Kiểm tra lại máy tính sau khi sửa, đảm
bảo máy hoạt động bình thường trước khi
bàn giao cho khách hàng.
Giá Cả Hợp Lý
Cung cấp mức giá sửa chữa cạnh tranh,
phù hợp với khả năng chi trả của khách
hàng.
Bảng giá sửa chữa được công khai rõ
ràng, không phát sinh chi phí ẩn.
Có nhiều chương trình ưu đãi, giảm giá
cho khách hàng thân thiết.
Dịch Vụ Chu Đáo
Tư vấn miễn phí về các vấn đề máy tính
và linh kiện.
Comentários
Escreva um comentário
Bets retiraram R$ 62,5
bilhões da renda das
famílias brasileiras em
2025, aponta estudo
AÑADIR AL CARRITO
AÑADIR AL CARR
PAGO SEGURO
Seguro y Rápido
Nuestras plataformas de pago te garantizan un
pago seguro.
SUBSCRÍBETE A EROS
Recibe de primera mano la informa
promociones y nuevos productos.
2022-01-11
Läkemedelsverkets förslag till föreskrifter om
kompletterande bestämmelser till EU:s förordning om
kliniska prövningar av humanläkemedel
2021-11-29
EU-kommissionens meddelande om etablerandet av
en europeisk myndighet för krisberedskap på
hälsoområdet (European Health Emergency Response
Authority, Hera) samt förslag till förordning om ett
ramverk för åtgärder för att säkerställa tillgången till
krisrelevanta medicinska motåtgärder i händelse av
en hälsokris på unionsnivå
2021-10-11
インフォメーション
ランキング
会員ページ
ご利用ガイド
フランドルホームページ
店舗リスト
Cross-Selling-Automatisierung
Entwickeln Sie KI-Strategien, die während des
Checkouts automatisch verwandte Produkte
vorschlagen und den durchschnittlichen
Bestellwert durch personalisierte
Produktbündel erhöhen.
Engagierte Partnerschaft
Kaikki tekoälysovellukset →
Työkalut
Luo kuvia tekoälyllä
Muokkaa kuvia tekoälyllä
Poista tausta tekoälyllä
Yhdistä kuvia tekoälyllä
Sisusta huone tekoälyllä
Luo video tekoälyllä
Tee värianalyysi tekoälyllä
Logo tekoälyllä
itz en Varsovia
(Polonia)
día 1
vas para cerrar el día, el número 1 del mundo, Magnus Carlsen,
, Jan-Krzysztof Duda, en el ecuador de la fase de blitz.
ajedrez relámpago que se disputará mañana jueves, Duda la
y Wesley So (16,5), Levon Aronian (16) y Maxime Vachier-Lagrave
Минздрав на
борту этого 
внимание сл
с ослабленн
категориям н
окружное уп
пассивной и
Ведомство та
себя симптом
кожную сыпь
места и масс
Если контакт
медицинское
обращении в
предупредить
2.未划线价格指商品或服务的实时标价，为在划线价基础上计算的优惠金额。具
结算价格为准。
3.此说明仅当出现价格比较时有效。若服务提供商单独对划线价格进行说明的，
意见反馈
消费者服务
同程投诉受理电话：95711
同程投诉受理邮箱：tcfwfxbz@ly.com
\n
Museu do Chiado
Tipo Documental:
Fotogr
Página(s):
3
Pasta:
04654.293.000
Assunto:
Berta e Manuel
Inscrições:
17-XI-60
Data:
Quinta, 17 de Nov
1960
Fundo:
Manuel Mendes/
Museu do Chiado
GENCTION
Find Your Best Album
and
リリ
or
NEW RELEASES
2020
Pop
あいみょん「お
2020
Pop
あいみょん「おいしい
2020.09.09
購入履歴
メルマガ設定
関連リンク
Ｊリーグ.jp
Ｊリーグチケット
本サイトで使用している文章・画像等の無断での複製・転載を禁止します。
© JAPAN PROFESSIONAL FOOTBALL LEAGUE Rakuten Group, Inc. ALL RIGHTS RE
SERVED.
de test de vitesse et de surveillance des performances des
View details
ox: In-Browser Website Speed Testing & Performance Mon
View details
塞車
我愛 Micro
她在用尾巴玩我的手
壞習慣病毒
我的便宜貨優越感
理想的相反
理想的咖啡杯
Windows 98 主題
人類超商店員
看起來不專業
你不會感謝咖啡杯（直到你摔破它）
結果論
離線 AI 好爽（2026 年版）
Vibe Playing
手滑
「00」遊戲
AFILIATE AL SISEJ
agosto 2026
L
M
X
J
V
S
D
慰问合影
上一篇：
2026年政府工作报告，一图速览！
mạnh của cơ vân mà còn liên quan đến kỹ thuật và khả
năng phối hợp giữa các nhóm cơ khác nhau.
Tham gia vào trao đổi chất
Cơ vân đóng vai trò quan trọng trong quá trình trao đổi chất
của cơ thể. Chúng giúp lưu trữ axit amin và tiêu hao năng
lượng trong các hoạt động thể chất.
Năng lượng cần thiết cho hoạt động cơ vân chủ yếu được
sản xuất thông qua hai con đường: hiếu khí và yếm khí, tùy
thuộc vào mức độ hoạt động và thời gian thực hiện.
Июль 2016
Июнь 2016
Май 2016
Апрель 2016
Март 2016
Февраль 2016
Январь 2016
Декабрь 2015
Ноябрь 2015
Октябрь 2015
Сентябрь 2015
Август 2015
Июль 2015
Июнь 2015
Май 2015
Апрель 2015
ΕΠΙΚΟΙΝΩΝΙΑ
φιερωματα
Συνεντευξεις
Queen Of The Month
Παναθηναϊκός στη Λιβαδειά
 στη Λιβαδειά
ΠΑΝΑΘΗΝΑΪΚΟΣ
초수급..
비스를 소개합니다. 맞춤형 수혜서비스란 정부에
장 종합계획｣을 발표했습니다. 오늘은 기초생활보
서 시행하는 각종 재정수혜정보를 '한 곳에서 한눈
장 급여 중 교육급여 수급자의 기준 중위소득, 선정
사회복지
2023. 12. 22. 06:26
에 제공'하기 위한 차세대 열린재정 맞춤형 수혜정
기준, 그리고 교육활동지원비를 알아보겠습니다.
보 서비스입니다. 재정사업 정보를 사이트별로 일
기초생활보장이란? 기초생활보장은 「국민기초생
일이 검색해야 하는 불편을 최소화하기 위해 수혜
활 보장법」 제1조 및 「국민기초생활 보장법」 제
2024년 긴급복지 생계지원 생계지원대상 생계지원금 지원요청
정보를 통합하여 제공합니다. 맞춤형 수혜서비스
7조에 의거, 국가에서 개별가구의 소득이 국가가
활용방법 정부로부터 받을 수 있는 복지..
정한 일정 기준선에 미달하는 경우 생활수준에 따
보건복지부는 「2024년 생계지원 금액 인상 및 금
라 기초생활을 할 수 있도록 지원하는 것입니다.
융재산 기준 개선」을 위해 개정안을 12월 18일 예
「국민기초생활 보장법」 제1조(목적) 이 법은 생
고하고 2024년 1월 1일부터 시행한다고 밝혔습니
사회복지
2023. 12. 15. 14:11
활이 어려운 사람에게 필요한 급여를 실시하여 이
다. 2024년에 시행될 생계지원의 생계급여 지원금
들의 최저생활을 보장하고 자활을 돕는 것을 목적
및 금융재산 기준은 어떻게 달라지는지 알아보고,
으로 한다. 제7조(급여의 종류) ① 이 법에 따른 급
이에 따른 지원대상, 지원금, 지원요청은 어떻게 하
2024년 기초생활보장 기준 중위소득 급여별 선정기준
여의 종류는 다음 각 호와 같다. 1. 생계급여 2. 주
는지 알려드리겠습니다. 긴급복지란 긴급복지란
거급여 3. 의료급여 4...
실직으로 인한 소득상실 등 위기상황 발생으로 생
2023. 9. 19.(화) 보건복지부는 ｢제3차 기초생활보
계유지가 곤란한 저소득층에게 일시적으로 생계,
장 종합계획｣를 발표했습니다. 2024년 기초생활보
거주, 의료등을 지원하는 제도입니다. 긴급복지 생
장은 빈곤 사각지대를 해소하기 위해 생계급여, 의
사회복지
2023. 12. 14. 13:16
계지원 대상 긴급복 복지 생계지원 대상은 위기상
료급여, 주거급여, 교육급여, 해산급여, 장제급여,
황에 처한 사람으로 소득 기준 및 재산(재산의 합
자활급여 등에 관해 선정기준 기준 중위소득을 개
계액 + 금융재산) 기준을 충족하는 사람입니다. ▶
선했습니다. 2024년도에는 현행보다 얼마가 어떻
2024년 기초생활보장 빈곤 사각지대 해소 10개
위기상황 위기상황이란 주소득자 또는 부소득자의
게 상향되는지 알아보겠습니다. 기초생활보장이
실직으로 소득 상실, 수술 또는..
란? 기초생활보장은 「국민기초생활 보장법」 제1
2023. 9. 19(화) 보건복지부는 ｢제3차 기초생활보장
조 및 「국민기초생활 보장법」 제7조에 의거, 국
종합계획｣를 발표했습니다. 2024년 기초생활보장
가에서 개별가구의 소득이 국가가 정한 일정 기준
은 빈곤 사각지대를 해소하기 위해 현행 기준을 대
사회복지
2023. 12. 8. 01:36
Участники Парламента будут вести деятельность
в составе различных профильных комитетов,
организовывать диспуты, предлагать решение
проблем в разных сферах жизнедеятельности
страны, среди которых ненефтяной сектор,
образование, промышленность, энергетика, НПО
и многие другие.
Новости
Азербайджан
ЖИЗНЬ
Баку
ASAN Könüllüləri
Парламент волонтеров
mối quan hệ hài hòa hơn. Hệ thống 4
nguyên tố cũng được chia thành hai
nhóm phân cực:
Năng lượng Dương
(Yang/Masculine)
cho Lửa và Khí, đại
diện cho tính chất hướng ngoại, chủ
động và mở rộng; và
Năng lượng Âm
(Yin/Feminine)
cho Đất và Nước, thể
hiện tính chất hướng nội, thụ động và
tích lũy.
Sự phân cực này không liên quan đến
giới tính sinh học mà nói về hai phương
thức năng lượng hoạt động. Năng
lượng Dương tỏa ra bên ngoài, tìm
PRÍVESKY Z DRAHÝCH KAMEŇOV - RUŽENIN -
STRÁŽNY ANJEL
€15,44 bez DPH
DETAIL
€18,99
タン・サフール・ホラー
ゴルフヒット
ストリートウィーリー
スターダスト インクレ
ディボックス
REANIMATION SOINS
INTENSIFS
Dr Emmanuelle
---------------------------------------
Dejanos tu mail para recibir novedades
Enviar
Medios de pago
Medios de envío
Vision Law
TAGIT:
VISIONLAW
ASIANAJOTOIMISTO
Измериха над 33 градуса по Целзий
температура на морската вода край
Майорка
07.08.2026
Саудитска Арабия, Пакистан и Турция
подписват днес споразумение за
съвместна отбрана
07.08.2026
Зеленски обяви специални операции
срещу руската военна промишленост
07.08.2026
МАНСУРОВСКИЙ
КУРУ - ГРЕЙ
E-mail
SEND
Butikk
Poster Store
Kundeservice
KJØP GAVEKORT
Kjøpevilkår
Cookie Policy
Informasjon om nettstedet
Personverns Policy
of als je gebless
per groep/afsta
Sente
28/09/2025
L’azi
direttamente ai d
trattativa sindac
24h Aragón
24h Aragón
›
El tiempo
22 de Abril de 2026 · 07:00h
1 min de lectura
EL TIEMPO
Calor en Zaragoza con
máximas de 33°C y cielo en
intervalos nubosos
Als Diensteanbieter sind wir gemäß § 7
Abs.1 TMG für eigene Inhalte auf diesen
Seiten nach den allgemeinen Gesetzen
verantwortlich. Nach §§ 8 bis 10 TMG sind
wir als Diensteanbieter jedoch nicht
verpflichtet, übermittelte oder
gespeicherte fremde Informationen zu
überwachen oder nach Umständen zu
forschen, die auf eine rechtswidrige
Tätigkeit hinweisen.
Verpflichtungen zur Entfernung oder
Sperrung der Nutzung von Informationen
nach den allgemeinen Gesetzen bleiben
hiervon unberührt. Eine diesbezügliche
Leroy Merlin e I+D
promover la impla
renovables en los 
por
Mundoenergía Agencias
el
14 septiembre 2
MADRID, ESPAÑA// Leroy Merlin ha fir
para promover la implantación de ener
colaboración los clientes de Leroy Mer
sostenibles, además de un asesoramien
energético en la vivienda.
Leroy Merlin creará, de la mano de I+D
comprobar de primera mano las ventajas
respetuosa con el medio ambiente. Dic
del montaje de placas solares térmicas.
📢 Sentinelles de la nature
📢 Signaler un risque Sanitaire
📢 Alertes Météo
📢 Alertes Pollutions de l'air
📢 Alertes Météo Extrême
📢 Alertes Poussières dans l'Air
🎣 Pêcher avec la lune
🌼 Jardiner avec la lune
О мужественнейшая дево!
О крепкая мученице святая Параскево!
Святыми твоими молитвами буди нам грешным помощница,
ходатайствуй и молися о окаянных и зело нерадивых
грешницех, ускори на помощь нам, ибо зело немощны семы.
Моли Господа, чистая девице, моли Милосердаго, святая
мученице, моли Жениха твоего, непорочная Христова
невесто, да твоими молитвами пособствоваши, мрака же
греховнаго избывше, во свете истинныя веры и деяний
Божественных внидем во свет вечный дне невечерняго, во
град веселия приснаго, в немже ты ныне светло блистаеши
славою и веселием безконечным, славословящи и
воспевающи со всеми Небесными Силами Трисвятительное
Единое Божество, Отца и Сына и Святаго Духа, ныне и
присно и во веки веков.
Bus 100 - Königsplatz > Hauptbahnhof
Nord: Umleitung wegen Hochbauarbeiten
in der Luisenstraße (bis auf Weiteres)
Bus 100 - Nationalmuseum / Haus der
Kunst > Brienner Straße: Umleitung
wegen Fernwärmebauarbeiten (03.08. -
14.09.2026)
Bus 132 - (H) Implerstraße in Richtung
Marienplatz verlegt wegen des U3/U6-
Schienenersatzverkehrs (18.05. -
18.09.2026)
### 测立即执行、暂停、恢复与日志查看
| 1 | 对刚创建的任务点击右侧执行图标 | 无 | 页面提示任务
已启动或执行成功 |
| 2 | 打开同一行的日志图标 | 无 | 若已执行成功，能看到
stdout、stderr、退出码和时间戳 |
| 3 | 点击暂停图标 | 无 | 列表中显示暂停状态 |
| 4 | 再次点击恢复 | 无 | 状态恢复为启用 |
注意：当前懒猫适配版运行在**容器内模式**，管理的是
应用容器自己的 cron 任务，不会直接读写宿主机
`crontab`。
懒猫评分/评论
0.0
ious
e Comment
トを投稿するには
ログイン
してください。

**TASK OBJECTIVE:** Stop at the line containing "ràng, không phát sinh chi phí ẩn.". Please print exactly every line before it from the start of the records, plus that line itself, and nothing else.

**TASK RESULT:**
Kiểm tra lại máy tính sau khi sửa, đảm
bảo máy hoạt động bình thường trước khi
bàn giao cho khách hàng.
Giá Cả Hợp Lý
Cung cấp mức giá sửa chữa cạnh tranh,
phù hợp với khả năng chi trả của khách
hàng.
Bảng giá sửa chữa được công khai rõ
ràng, không phát sinh chi phí ẩn.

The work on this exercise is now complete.